曲梁城上,張燕指揮著孫輕等人,不斷地校準弩車,對下方的烏桓騎兵一頓輸出。
“調低了!調高一點,再射!”
孫輕等人還是第一次操作弩車,毫無經驗。
事實上,張燕也是第一次射擊這麽遠的目標,之前修複的時候,拿的是五十步外的靶子,這胡騎距離他們起碼兩百步開外,和近處的靶子總是有些不一樣的。
他們也只能一邊射擊一邊調整。
在弩車的打擊下,烏桓至少損失了數十名騎兵,弩矢將戰馬釘在地面上,給後面衝鋒的騎兵也造成了阻礙,致使部分騎兵不得不減速繞行。
但張燕手裡的弩車數量畢竟只有幾架,沒辦法形成如同箭雨一般的覆蓋性打擊。
烏桓騎兵最終還是衝進了黃巾軍陣列中,一頓砍殺。
好在為張梁爭取了一點時間,弓弩手也已經準備好下一波的攻擊,後軍趕了上來,將減速了的胡騎圍住。
踏頓雖然勇猛但不是二愣子,見勢不妙,奪了一匹失主戰馬,高呼道:“烏桓兒!隨我衝出去!”

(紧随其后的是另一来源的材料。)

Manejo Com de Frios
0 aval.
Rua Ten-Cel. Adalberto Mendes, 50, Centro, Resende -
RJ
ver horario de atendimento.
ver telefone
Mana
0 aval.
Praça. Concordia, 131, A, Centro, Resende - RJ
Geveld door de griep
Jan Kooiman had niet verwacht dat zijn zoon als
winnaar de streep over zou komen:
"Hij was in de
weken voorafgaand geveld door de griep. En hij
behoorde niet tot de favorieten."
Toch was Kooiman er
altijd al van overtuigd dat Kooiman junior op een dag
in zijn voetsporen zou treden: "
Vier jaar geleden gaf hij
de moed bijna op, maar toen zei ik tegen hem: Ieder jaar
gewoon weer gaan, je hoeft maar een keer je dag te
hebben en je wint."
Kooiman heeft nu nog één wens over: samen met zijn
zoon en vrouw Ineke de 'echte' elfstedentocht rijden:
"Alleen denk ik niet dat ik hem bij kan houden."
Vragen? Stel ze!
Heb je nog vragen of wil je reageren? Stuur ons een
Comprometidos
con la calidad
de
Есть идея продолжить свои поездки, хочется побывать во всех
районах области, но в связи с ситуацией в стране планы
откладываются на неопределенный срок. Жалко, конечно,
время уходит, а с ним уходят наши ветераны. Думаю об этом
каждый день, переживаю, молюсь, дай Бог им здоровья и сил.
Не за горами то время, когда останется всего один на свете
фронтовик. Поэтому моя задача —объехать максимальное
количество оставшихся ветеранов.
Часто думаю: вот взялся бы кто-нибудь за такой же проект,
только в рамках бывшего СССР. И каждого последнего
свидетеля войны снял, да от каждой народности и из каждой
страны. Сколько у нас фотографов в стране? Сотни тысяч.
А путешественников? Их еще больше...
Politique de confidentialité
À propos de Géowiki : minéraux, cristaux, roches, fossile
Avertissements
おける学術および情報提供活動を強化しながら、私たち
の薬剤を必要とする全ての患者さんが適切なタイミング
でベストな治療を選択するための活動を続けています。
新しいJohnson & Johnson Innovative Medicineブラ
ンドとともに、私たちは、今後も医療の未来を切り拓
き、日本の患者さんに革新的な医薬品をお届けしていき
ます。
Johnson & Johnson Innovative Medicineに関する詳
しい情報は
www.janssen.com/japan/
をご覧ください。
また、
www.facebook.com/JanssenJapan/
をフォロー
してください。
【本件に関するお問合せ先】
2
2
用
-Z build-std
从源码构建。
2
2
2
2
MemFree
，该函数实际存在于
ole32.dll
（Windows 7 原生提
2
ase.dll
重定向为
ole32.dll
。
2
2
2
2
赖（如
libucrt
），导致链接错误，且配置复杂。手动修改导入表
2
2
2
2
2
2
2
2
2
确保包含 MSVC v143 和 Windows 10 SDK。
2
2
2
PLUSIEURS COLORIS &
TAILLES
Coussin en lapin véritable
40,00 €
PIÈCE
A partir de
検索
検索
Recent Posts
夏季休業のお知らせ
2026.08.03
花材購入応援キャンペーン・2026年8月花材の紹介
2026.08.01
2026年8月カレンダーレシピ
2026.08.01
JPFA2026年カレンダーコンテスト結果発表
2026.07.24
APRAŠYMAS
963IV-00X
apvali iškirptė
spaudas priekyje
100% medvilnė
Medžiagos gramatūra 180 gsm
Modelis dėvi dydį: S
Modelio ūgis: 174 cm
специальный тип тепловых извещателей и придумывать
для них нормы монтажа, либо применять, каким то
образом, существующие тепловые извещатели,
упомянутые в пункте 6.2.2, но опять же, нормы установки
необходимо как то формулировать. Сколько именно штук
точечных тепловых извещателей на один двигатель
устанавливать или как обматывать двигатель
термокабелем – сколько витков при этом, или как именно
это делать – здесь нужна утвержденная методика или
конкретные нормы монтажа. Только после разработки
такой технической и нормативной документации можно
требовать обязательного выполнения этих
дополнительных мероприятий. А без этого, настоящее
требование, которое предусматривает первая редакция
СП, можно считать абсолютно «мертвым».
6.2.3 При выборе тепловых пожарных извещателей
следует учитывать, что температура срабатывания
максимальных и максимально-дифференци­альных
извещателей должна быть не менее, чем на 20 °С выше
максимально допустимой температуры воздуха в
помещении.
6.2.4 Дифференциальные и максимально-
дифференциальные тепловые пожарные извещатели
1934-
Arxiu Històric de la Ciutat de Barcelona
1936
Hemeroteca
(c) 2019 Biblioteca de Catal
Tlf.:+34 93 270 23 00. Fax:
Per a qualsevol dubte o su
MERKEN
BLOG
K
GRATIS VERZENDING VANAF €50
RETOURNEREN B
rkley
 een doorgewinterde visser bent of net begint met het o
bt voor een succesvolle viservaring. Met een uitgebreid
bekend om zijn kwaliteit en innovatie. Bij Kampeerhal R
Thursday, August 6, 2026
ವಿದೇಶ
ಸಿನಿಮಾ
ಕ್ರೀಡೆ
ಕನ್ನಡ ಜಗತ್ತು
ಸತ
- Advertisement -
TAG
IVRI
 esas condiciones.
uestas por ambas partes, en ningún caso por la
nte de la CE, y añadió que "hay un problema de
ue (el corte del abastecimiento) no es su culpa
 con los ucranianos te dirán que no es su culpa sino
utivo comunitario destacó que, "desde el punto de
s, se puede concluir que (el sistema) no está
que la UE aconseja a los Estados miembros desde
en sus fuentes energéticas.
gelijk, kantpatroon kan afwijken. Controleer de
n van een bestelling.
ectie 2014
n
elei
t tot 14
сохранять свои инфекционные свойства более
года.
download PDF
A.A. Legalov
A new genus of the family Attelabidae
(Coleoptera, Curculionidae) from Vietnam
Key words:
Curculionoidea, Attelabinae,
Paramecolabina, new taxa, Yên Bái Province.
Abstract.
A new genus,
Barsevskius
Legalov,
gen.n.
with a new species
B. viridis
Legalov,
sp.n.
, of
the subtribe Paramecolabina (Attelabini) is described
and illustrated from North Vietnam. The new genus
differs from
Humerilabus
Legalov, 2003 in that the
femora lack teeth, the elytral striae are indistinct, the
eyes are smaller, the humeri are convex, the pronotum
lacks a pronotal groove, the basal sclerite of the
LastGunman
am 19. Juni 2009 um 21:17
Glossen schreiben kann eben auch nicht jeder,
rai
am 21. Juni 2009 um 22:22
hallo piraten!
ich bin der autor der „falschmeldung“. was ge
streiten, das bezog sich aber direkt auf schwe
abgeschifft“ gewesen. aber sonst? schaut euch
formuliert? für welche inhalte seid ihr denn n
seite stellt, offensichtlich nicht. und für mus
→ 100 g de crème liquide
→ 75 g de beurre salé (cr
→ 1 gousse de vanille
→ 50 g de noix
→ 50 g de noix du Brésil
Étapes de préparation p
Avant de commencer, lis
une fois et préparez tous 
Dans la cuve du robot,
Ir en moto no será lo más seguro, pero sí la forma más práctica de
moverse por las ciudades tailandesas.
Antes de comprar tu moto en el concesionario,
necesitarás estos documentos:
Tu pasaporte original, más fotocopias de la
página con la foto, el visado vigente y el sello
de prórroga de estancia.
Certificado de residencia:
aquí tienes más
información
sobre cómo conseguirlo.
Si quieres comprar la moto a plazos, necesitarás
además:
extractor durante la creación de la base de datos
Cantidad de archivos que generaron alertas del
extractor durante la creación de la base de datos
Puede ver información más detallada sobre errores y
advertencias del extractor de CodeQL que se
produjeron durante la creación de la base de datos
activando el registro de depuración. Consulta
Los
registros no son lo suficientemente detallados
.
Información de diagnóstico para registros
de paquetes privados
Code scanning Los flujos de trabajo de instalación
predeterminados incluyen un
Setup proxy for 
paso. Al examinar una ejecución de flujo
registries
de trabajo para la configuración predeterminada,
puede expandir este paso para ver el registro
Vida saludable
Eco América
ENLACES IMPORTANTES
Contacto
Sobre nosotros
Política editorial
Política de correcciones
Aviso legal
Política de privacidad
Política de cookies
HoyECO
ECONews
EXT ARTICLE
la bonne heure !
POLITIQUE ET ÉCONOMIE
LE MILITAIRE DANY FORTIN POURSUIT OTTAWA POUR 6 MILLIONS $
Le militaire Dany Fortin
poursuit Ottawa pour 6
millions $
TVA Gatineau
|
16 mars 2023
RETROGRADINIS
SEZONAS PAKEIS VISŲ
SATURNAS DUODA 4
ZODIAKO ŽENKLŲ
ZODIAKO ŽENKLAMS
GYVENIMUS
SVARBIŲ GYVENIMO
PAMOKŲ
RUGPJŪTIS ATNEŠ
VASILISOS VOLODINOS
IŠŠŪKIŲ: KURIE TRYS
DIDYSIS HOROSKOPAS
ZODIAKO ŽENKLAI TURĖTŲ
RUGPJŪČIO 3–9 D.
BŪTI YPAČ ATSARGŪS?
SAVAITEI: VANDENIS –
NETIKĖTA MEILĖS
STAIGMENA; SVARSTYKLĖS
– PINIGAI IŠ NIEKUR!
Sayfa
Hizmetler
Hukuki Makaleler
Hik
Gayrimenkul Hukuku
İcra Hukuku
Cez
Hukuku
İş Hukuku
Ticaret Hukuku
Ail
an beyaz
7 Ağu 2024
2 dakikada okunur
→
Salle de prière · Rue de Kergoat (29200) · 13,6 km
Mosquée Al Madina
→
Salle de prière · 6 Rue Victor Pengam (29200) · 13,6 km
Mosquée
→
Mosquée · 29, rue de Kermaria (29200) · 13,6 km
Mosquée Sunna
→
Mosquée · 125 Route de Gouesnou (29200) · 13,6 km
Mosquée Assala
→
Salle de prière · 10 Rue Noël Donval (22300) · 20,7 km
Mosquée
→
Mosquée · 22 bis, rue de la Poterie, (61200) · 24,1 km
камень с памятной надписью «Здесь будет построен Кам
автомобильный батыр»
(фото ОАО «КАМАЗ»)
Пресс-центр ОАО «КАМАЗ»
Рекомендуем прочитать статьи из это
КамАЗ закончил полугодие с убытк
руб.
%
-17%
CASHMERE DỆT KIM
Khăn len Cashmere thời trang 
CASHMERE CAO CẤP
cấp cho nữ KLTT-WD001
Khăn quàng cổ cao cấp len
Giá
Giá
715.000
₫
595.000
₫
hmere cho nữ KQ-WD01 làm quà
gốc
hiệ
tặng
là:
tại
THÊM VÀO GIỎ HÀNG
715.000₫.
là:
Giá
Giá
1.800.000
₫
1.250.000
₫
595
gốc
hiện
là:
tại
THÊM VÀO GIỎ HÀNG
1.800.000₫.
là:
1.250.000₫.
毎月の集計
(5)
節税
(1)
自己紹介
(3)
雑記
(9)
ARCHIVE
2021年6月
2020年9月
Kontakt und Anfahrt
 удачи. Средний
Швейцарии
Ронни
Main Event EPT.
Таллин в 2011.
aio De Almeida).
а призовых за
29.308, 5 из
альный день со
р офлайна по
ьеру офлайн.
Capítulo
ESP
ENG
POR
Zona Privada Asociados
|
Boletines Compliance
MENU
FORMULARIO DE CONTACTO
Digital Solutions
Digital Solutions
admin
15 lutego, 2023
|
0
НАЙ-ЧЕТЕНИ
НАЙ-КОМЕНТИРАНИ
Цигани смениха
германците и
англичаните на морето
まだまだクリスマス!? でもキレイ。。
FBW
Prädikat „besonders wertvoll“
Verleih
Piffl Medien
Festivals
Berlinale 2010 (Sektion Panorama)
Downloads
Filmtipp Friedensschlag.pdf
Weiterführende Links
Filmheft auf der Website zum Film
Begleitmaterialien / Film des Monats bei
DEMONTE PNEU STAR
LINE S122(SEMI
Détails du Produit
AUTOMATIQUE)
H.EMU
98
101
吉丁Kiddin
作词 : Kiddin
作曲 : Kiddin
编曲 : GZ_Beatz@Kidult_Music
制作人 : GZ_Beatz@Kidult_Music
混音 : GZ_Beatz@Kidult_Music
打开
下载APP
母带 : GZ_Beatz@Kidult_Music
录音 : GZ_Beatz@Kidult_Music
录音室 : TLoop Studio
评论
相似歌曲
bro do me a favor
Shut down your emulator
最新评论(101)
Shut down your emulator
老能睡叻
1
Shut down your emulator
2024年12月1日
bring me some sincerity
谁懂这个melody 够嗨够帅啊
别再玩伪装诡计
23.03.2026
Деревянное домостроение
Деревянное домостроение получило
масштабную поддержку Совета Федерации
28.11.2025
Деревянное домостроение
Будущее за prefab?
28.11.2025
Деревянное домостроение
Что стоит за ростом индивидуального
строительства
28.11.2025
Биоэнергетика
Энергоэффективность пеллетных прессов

右翼已經退卻的四百胡騎,此時也發起了第二波衝勢,策應了踏頓的突圍。
張梁索性命令後軍留下阻擋胡騎,自己的中軍繼續前進接應張角撤退回城。
宗員看到曲梁城上射出弩矢後,就知道踏頓擋不住張梁了,隻好放棄攻擊張角,轉頭去阻攔張梁。
在這個距離, 曲梁城上的弩車,是威脅不到他們的。
他和烏延各領兩百騎,衝擊張梁的部隊。
“鋒矢陣!鑿穿!”
“張弓!列弩!”
張梁連忙以勁弓輕弩應對,成功遏製了胡騎衝鋒的勢頭。
兩支部隊合兵一處,守住了那條包圍網中唯一的生路。
“大哥!大哥!”
他快馬馳入張角中軍。
“大哥!生門已開!速速撤退吧!”
“我不能撤!我一撤,士氣就徹底垮了!這一戰,還沒到最後!”
“胡騎不可能真的為大漢效死命,只要我們正面擊潰盧植的官軍,胡騎自然會退去!”
張角的意志很堅決,這一撤,就很可能一潰千裡。
退,九死一生!
進,尚有三分生機!
官軍如今也已經是強弩之末,不比他黃巾軍好上多少,潰軍同樣在衝擊盧植的中軍。
機會仍是平等。
張角看了看天邊正在接近的一道陰雲,隨即點燃一道黃符,高舉長劍,“盧植!吾張角頭顱在此!爾敢要否?”
對面很快就傳來回應:“張角賊!你今日必為我所擒!”
黃符在火焰的吞噬下,化為飛灰,隨著微風飄向戰場中心。
狂風乍起,天際旱雷隆隆,張角的道袍隨風揚起,面上朱砂符文如血泣,好似天官一般。
“蒼天已死!黃天當立!歲在甲子!天下大吉!”
“天下!!大吉!!!”
黃巾軍的士氣再度攀上頂峰,悍不畏死地衝向官軍。